◆ **To-do item**
Lines from the one with "1 Ağustos 2026" through the end of the listing below should be set down exactly, with no other line included.

** Opening Excerpted records block **

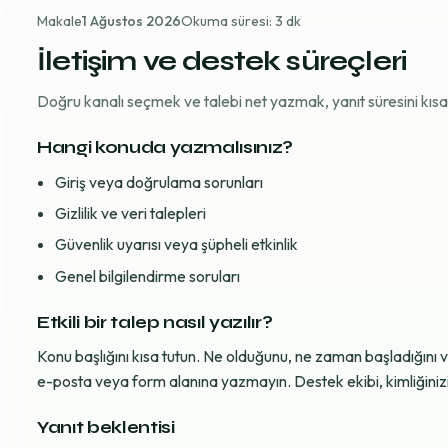
Makale
1 Ağustos 2026
Okuma süresi: 3 dk
İletişim ve destek süreçleri
Doğru kanalı seçmek ve talebi net yazmak, yanıt süresini kısaltı
Hangi konuda yazmalısınız?
Giriş veya doğrulama sorunları
Gizlilik ve veri talepleri
Güvenlik uyarısı veya şüpheli etkinlik
Genel bilgilendirme soruları
Etkili bir talep nasıl yazılır?
Konu başlığını kısa tutun. Ne olduğunu, ne zaman başladığını 
e-posta veya form alanına yazmayın. Destek ekibi, kimliğinizi d
Yanıt beklentisi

** Closing Excerpted records block **

◆ **Expected answer**
1 Ağustos 2026
Okuma süresi: 3 dk
İletişim ve destek süreçleri
Doğru kanalı seçmek ve talebi net yazmak, yanıt süresini kısaltı
Hangi konuda yazmalısınız?
Giriş veya doğrulama sorunları
Gizlilik ve veri talepleri
Güvenlik uyarısı veya şüpheli etkinlik
Genel bilgilendirme soruları
Etkili bir talep nasıl yazılır?
Konu başlığını kısa tutun. Ne olduğunu, ne zaman başladığını 
e-posta veya form alanına yazmayın. Destek ekibi, kimliğinizi d
Yanıt beklentisi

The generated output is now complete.